Both conservatives and progressives are lamenting the soaring prices in the American economy. Not surprisingly, many of them are blaming the problem on Covid and, of course, on Russia. If only Covid hadn’t hit and if only Russia hadn’t invaded Ukraine, everything in the American economy would be hunky-dory.
Progressives are now criticizing the Federal Reserve for threatening to bring an end to its long-time “easy-money” policy. Sensing that the Fed’s new policy of raising interest rates will throw the economy into recession. Democrats are, needless to say, concerned about how that will play out in the mid-term elections and, more important, how that will affect Donald Trump’s chances of being elected president again in 2024.
Not surprisingly, both conservatives and progressives are refusing to confront the big elephant in the room — the one that is the root of the problem: out-of-control spending by the federal government, which has been going on a very long time.
For decades, the federal government has been spending more than it takes in with taxes to fund both its welfare and warfare. To cover the difference, U.S. officials have simply been borrowing the money. Year after year, the amount of federal debt has been increasing.
But that debt has to be paid off. One way would be to simply raise income taxes. But that’s not a popular thing to do. So another way is to have the Federal Reserve effectively print the money to pay off the debt. As the Fed inflates the money supply, the resulting monetary debasement ends up being reflected by rising prices.

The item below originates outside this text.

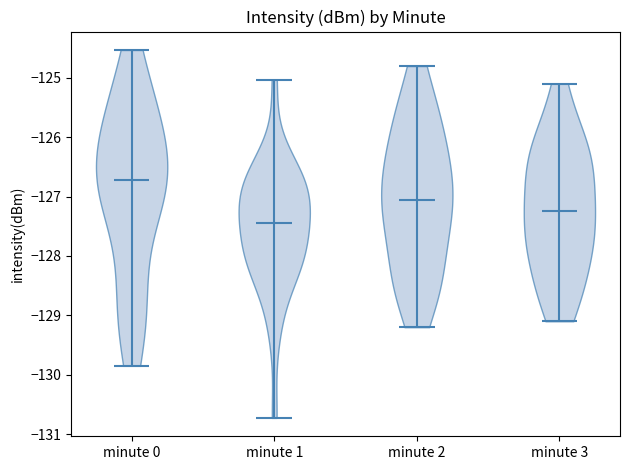

Reading left to right, read every violin against the y-axis: where its median line is, and the lowest and highest points it reaches. The values are not printed on the chart, so give them approximately, as read against the axis.

minute 0: median line -126.7, lowest point -129.9, highest point -124.5
minute 1: median line -127.4, lowest point -130.7, highest point -125.0
minute 2: median line -127.0, lowest point -129.2, highest point -124.8
minute 3: median line -127.2, lowest point -129.1, highest point -125.1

The rising prices are simply showing people that their money has less value. The reason it has less value is because the Fed has inflated its quantity with its “easy-money” policy. The debased money is, in reality, a tax, albeit a surreptitious one. The average person doesn’t realize that U.S. officials are taxing him to pay off their debt. He blames the rising prices on things like Covid, Russia, and gasoline-station owners. From the standpoint of federal officials, that’s the beauty of having a central bank like the Federal Reserve.

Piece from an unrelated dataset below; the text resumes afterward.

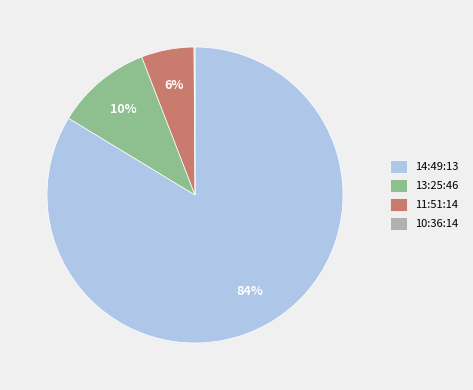

Which has a higher value, 13:25:46 or 11:51:14?

13:25:46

The problem is actually magnified by the fact that federal officials continue spending more than what they receive in taxes. That’s because the Fed then has to print the money to cover that difference and to pay for the already-incurred debt.
Let’s engage in a thought experiment. Let’s assume I am receiving an annual income of $50,000 and that I am spending $150,000 per year. After the first year, I have accumulated $100,000 in debt. At the end of the second year, I now owe $200,000. After five years, I owe half-a-million dollars.
I go into my basement and crank up a first-class, very expensive printing press, one that can print up almost perfect copies of $100 bills. I use it to print up money and use it to begin paying off my debt. But keep in mind that I’m still spending $100,000 more than what I’m receiving from my salary. So, I’ve got to print up that $100,000 also, in order to ensure my debt isn’t increasing.
As my newly printed money enters the marketplace, that makes everyone else’s money worth less. That reduction in the value of everyone’s else’s money is reflected by rising prices. In other words, because of what I am doing, everyone else’s money now buys less than it did before. And the beauty of it is that no one knows that I’m responsible. They think the rising prices are because of Covid, Russia, and gasoline-station owners.
Recall something important: For the past many years, every time the federal debt ceiling has been reached, both conservatives and progressives, along with their statist supporters in the mainstream press, have steadfastly and consistently supported raising it. They didn’t have to do that. They could have insisted on the debt ceiling be enforced, which would mean no new federal debt. That would necessarily have forced federal officials to slash spending so that income from taxes would equal expenditures.
They weren’t about to do that. They are still not about to do that. They are so addicted to spending on both welfare and warfare that they simply are unable to break free of their addiction. Moreover, there is virtually no chance that either welfare recipients (including Social Security and Medicare recipients) or the military-intelligence establishment (especially the Pentagon and the CIA and their army of voracious contractors) are going to let go of any significant portion of their welfare-warfare dole. Thus, federal officials will continue to spending vast amounts more than what they bring in with taxes, adding ever-more debt to the $30 trillion of debt they have already accumulated.
But they will not raise taxes to cover the difference and to pay off the debt because they know how people would react to that. Instead, they will continue to rely on the Federal Reserve to print up the “easy” money” that enables them to engage in these antics. But as we now see, prices are soaring across the board and the Fed is threatening to “tighten up.” But if the Fed “tightens up,” how are they going to cover all that massive spending and debt? It seems that after decades of out-of-control spending, borrowing, and inflating, the welfare-warfare chickens might just be coming home to roost.